Xavier University of Louisiana has prepared African-American students for medical school or doctorate degrees in the health sciences since the 1976. It consistently ranks high in the list of undergraduate universities placing Black students in medical schools.
Now Xavier will establish a medical school of its own, the Graduate School of Health Sciences and Medical School, the university announced Thursday (April 21). The endeavor is in the planning stages, university officials said, so it will be years before the medical school is ready to begin training future physicians.
The nation’s only historically Black and Catholic university has long worked to bring greater diversity into the medical professions. Its College of Pharmacy ranks high in graduating Black pharmacists, and its undergraduate programs tout the number of Black graduates who go on to earn doctorates in science and engineering.
Building upon this success, Xavier University of Louisiana has added graduate degree programs — including physician assistant, pharmaceutical sciences, public health, speech pathology and health analytics programs — that expand representation in health professions.
“Xavier was founded with the mission of promoting the creation of a just and humane society through education,” Xavier President Reynold Verret stated. “The establishment of graduate education programs dedicated to the preparation of more Black health care professionals is a natural extension of our foundress’s legacy as we approach our second century of service. It is also where we are called to answer a critical need of our nation.”
Xavier was established in 1925 by St. Katharine Drexel and the Sisters of the Blessed Sacrament as a place for African Americans and Native Americans to receive quality education. It has become one of the nation’s top historically Black universities.
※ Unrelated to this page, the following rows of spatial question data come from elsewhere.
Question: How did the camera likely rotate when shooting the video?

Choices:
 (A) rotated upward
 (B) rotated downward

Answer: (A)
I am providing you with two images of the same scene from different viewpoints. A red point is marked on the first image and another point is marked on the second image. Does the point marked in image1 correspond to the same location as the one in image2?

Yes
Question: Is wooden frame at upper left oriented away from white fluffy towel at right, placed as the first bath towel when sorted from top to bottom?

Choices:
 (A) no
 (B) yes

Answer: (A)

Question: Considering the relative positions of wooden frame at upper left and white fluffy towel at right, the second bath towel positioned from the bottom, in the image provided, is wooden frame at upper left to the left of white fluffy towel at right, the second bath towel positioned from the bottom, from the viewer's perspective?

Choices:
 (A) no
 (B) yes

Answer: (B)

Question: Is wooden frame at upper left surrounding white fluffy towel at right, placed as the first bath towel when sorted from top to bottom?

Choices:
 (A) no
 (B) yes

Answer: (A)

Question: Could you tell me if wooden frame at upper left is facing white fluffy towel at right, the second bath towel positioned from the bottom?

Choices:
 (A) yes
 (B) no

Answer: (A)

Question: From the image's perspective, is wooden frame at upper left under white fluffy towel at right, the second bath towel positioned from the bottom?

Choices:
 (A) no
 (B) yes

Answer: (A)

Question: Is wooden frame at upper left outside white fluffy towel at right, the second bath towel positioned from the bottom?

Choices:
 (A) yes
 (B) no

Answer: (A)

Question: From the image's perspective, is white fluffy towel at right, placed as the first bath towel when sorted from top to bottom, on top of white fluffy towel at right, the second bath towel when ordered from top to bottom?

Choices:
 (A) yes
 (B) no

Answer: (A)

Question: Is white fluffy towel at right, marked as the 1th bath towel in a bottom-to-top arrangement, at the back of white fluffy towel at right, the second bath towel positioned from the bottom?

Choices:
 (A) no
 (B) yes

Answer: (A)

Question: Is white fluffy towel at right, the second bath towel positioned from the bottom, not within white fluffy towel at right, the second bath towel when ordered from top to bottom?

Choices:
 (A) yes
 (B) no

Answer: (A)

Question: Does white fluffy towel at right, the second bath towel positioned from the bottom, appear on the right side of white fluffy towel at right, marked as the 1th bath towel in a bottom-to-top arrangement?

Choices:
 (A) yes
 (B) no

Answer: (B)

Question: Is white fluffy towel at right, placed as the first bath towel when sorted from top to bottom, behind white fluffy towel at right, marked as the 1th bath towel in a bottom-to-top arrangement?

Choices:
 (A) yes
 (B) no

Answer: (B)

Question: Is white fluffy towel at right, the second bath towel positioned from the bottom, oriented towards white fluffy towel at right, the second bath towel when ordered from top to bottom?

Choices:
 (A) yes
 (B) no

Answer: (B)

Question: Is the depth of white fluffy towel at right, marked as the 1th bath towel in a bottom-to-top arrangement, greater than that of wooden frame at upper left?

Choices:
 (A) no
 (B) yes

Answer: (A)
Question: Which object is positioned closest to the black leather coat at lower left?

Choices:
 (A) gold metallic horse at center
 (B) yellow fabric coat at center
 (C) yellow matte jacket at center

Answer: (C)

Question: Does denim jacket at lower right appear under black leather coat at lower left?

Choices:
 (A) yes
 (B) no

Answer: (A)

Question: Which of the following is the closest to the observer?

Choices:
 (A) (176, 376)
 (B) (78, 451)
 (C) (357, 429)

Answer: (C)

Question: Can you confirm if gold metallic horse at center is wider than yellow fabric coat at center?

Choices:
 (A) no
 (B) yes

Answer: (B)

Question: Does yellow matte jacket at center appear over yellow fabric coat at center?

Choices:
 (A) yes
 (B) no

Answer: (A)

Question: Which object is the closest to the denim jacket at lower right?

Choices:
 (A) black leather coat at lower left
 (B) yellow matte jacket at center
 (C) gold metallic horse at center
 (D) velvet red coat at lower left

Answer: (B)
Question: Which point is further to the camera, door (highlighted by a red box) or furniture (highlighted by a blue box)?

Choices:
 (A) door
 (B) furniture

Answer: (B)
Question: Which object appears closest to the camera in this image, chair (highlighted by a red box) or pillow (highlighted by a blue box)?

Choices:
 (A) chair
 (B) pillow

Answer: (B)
The pandemic drew attention to the necessity for greater diversity in the medical profession, as representation and trust are essential determinants underlying the health disparities affecting underrepresented populations.
A recent Association of American Medical Colleges report noted that “gains in diversity are not shared by all groups. In particular, growth of Black or African American applicants, matriculants and graduates lagged behind other groups.”
Underrepresented minorities still struggle to grow in numbers at all levels of the medical profession, studies show, with only incremental improvement over the past decades.
Creating new medical schools is seen as essential to addressing the physician shortage, but diverse representation requires a further step. In the last century, there have been few new medical colleges and only one at an HBCU. “Xavier University of Louisiana is examining the option to change that narrative,” university officials said.